======== Source text
Does this constitute a memory leak?

From:
Nikola <enlorkREMOVE@THISgmail.com>
Newsgroups:
comp.lang.c++
Date:
Mon, 29 Dec 2008 13:49:02 +0100
Message-ID:
<gjagvu$7ms$1@ss408.t-com.hr>
#include <stdio.h>
#include <string.h>

class tst {
public:
  char *a;

  tst() {
   printf("Default constructor.\n");
   a = new char[1];
   a[0] = 0;
  }

  tst(const char *b) {
   printf("Construct from char * %s.\n", b);
   a = new char[strlen(b)];
   strcpy(a, b);
  }

  tst(const tst &copy) {
   printf("Copy constructor for %s.\n", copy.a);
   a = new char[strlen(copy.a)];
   strcpy(a, copy.a);
  }

  ~tst() {
   printf("Destructor for %s.\n", this->a);
   delete [] a;
  }
};

tst &func3() {
  printf("FUNC3\n");
  tst *a = new tst("3456");
  return *a; // <---- THIS (Copy constructor is called)
}

Basically, I want func3() to return either a reference or value of (but
not a pointer to) an object of type tst, but I'm not sure if this
solution results in a memory leak or not. Also, func3 must have no
output parameters.
================
# Tasks and exercises
A. List the header field labels that appear at the top of the newsgroup post.
B. Reproduce the newsgroup post starting at "Basically, I want" and ending at "output parameters.".
C. According to the newsgroup post, what kind of parameters must func3 not have?
The lines that come next are from a different source than the newsgroup post.
======== Provided material
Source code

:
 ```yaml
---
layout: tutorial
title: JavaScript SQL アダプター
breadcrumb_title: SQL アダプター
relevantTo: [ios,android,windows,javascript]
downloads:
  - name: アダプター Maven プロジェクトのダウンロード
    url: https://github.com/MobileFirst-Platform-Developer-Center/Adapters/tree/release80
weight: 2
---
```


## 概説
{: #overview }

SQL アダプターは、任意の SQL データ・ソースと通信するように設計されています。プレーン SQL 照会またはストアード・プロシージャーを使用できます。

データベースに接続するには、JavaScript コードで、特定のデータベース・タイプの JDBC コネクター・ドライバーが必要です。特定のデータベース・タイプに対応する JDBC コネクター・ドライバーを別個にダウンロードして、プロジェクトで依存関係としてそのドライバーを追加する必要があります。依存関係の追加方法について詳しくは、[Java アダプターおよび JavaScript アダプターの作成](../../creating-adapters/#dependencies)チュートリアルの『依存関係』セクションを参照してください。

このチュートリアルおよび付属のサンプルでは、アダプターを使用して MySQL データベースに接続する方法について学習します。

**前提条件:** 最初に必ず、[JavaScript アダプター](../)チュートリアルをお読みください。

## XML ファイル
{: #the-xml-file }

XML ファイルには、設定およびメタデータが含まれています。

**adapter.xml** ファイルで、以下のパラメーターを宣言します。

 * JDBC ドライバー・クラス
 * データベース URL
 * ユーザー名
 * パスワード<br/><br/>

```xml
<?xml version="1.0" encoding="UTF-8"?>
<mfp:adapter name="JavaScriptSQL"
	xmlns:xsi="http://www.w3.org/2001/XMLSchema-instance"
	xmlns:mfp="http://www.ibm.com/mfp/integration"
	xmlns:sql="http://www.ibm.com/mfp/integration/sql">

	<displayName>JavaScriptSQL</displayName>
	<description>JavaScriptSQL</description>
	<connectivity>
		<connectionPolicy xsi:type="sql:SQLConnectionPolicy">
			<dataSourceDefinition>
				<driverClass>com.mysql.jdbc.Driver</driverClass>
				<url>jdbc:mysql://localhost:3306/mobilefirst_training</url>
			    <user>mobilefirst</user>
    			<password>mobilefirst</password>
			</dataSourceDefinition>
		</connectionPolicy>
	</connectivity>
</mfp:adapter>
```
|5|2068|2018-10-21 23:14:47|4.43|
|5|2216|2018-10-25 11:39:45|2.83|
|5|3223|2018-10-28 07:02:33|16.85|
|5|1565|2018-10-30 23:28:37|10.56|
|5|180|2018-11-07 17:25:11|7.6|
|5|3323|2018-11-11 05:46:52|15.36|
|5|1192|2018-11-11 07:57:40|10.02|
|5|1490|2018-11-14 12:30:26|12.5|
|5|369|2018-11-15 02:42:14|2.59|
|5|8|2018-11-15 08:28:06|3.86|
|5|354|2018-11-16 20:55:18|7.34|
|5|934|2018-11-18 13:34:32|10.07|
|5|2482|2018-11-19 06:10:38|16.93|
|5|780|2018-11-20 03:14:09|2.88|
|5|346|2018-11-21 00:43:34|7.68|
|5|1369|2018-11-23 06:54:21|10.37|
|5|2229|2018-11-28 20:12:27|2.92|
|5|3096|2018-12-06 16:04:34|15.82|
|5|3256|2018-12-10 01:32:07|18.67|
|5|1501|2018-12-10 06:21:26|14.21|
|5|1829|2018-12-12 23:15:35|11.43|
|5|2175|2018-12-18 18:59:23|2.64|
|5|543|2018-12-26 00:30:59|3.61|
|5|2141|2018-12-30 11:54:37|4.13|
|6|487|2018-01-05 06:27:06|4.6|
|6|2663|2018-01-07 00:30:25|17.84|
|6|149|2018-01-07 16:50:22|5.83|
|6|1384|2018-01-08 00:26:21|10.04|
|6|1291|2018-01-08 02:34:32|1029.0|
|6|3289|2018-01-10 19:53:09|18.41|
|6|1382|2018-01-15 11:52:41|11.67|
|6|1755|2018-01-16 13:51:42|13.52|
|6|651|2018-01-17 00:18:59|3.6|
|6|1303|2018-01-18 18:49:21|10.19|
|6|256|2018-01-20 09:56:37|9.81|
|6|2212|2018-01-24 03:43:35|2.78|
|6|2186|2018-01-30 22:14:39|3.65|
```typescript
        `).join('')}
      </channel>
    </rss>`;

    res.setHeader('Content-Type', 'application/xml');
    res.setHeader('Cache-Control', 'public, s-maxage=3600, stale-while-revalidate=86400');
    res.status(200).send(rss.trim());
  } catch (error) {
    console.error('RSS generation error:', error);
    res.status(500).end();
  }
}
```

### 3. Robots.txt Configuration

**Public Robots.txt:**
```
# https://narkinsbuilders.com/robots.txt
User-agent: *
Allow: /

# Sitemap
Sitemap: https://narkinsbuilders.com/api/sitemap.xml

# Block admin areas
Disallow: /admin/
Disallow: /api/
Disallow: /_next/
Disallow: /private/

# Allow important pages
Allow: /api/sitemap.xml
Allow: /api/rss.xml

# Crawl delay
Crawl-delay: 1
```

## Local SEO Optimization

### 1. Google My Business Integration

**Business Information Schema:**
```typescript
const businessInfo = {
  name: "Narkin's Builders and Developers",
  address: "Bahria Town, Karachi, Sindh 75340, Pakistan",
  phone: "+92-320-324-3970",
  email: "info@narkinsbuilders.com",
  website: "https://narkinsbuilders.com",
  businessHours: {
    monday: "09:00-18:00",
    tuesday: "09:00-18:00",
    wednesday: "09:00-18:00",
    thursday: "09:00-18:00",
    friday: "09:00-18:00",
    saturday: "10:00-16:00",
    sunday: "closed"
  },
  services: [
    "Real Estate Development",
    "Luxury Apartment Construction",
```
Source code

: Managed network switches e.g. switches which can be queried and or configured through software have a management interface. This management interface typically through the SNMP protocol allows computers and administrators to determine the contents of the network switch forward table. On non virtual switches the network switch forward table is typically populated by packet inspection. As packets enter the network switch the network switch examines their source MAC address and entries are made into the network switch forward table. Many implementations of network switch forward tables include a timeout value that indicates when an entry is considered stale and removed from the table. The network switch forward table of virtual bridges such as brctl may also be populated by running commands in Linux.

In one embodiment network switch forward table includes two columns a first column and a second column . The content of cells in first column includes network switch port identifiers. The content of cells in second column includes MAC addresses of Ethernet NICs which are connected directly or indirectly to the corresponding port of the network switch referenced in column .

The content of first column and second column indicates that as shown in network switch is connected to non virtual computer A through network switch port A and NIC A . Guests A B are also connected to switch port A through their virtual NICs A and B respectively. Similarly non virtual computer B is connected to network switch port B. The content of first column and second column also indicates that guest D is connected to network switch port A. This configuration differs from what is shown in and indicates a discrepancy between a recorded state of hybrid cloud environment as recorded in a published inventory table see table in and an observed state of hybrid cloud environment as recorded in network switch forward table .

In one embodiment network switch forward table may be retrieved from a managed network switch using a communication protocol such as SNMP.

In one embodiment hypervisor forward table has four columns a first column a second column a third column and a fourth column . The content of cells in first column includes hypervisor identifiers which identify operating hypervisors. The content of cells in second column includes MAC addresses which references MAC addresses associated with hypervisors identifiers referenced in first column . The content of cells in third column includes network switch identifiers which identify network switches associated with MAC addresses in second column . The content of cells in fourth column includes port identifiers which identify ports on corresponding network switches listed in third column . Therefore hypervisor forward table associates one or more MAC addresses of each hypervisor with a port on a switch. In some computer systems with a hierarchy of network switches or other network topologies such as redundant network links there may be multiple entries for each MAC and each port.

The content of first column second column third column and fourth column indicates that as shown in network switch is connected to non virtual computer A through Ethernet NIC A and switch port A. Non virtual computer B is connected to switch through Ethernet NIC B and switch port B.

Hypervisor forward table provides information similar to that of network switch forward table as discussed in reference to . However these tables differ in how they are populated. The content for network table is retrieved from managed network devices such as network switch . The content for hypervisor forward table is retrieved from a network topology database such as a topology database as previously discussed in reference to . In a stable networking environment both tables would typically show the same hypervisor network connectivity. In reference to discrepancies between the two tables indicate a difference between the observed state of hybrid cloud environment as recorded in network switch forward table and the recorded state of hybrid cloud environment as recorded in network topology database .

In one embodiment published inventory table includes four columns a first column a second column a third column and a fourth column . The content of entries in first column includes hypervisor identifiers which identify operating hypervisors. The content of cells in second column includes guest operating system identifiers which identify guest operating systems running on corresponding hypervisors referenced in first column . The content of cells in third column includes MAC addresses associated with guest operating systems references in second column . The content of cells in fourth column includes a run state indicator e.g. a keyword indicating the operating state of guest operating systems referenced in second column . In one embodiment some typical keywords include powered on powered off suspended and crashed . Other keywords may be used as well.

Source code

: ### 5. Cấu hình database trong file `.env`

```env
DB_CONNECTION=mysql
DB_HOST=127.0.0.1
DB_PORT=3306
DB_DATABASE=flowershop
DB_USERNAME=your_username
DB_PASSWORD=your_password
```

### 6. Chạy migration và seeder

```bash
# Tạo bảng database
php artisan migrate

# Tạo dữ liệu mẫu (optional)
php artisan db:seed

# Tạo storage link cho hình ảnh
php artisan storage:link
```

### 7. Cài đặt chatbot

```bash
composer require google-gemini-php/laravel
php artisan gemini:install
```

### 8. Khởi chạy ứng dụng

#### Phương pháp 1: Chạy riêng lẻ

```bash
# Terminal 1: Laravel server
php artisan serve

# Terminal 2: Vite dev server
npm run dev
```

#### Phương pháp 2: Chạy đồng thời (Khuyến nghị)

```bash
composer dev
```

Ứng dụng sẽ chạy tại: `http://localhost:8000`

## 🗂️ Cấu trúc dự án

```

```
================
# Answers to the exercise
A. From, Newsgroups, Date, Message-ID

B.
Basically, I want func3() to return either a reference or value of (but
not a pointer to) an object of type tst, but I'm not sure if this
solution results in a memory leak or not. Also, func3 must have no
output parameters.

C. Output parameters.